Records from a collection

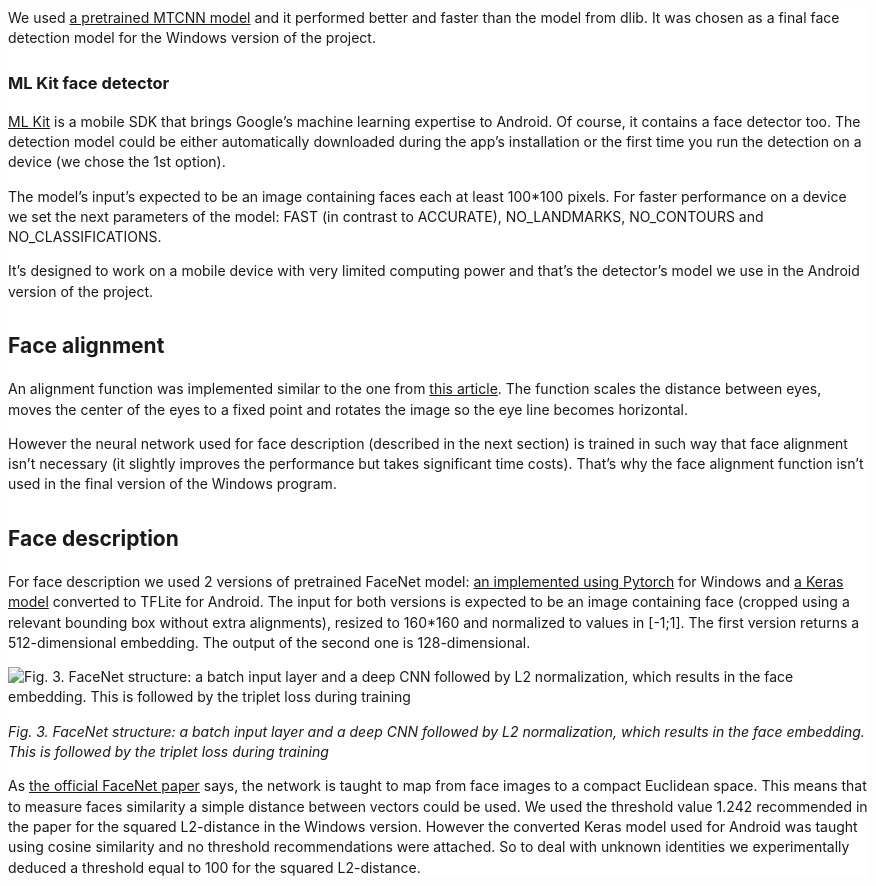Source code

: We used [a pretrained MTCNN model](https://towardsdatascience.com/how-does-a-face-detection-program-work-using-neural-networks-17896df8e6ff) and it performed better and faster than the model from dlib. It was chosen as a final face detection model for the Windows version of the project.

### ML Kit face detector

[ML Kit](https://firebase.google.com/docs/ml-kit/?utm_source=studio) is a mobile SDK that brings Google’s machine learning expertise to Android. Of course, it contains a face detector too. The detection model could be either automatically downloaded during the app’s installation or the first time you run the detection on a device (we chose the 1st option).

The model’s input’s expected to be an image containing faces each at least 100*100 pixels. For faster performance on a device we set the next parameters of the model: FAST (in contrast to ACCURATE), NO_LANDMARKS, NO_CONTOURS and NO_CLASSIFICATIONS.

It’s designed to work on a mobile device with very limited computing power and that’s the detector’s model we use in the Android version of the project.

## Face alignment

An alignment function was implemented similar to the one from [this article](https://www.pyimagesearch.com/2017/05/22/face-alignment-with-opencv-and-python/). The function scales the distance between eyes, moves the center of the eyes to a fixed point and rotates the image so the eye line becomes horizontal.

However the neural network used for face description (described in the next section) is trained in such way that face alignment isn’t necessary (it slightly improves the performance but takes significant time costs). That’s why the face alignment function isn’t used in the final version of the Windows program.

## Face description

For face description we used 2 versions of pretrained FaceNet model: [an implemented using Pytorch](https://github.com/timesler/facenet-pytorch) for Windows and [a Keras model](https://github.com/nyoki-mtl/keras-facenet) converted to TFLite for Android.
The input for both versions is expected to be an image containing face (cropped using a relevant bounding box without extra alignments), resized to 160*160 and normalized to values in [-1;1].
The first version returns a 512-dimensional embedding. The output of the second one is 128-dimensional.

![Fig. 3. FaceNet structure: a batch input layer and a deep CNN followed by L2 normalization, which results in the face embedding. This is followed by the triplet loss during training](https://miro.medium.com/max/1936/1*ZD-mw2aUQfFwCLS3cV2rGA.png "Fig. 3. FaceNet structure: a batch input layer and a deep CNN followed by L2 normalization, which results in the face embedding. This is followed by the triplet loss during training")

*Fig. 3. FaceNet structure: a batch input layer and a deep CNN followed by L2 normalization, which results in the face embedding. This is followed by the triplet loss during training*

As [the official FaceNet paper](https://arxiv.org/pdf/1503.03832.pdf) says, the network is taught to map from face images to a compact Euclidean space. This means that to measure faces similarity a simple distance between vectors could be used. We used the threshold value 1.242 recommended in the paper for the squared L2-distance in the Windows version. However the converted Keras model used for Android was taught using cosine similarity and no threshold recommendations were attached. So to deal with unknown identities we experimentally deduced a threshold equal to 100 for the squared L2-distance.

...

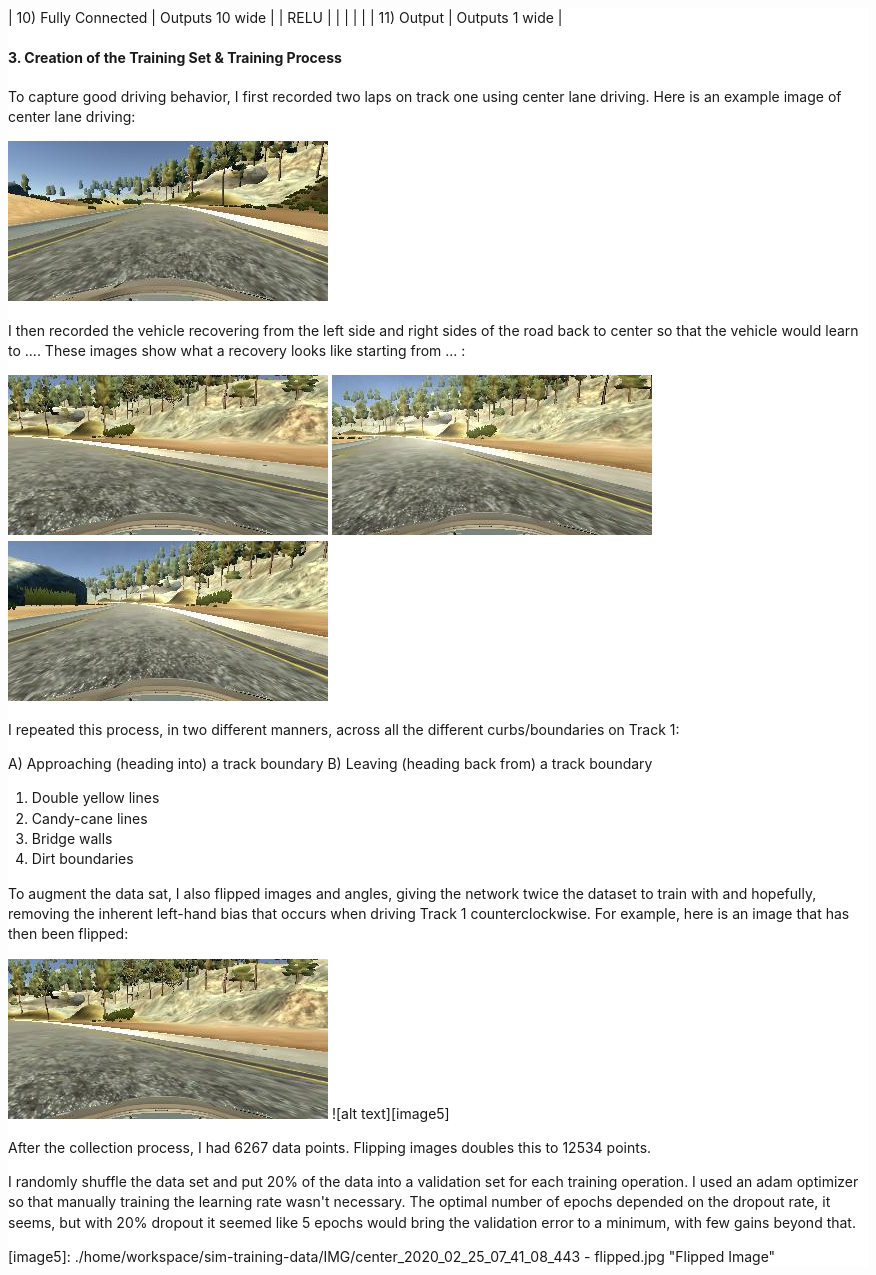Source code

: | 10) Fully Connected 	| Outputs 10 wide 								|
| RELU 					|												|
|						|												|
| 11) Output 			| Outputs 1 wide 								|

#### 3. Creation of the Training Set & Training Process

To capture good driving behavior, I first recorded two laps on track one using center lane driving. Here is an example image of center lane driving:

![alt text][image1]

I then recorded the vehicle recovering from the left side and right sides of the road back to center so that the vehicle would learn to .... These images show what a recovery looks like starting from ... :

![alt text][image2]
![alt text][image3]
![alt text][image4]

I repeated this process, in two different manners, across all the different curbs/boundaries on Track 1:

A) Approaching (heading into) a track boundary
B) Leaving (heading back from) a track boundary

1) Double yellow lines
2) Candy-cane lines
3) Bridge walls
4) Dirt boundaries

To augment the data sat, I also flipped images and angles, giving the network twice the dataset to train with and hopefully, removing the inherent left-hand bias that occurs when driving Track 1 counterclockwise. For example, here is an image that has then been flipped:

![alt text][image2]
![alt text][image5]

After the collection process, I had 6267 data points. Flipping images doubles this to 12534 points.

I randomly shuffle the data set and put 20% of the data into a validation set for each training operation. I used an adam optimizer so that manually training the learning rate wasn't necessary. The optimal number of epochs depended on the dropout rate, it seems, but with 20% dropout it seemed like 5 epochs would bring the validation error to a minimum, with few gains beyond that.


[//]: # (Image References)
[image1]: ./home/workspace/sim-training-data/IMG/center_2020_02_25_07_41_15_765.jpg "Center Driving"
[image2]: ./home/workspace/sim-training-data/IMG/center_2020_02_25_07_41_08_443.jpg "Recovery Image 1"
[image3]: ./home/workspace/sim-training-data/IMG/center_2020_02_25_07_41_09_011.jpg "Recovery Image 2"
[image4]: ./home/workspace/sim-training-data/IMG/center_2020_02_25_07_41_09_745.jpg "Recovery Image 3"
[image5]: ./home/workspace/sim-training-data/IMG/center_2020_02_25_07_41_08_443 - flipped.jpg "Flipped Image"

◆ TO-DO ITEM: Go through the entries above and say how many lines include the word "left". Give the number only.

◆ RESPONSE TO THIS EXERCISE: 2